I’d been telling stories of The Bog and had even invested in some Seal Skinz waterproof socks after falling into the bog last time and having to walk the remaining 20 miles, brown to the knees and smelling as though I’d been paddling in a portaloo. However, The Bog never appeared! The paths avoided the area and there was no sign even of where it had been. There weren’t even any slightly damp areas - the streams had been bridged and squelchy areas gravelled.
The walk between Pen-Y-Ghent and Whernside is long and fairly flat. Well flat compared to the mountainous bits. Without the threat of the Bog of Doom, it was uneventful except for the sheep and the occasional stile. The area is beautiful and in the sunshine it was lovely to walk. The birds sang and the sheep baaa-ed (and mooo-ed) and apart from the occasional warning not to tread in the dead rabbit on the path it was perfect.

▶ **RECORDED DATA**:
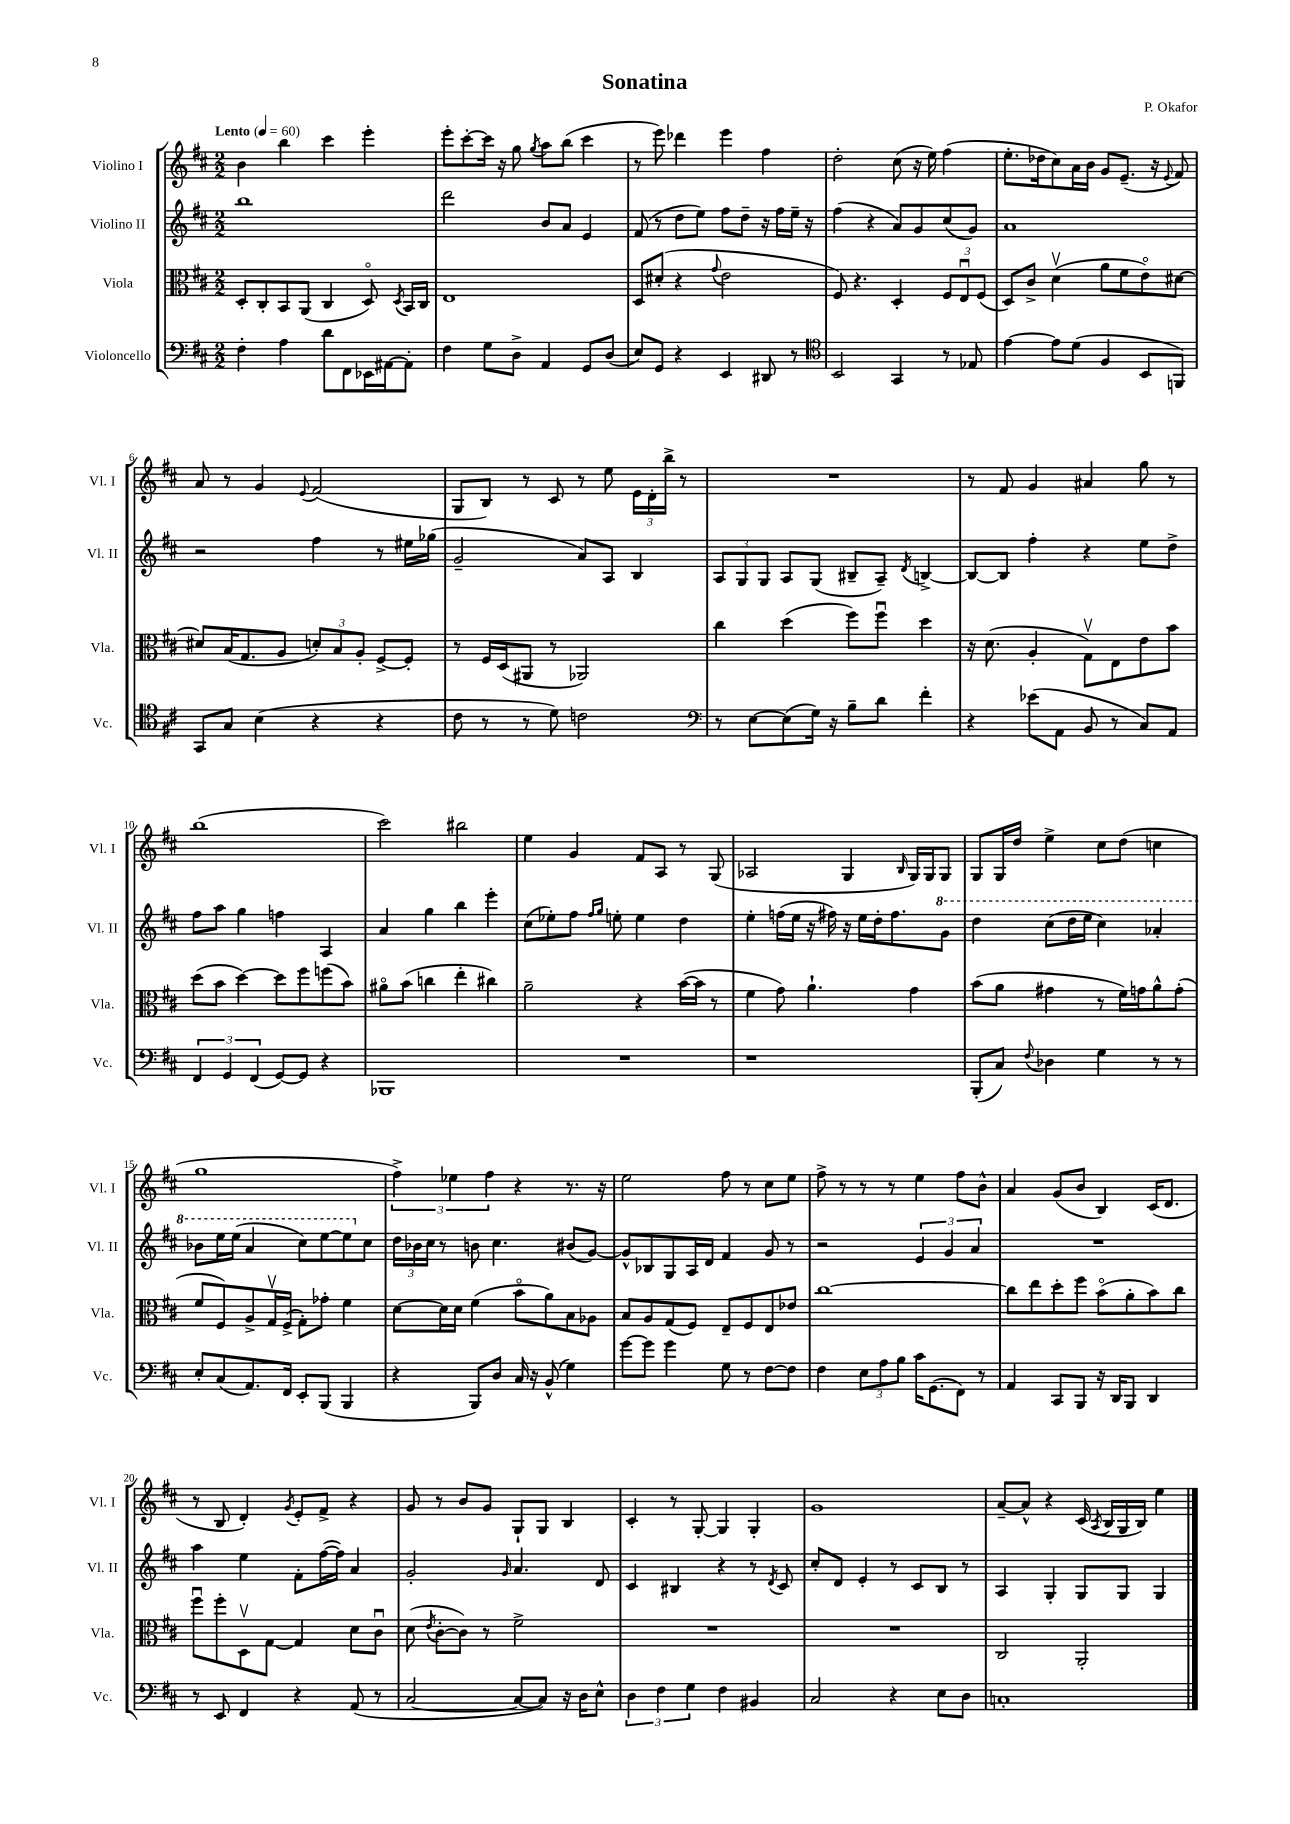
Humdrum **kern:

▶ **WHAT IS ASKED**: In the text about the walk between Pen-Y-Ghent and Whernside, what did the writer buy after falling into the bog on the previous walk?

▶ **OUTPUT OF THE TASK**: Seal Skinz waterproof socks.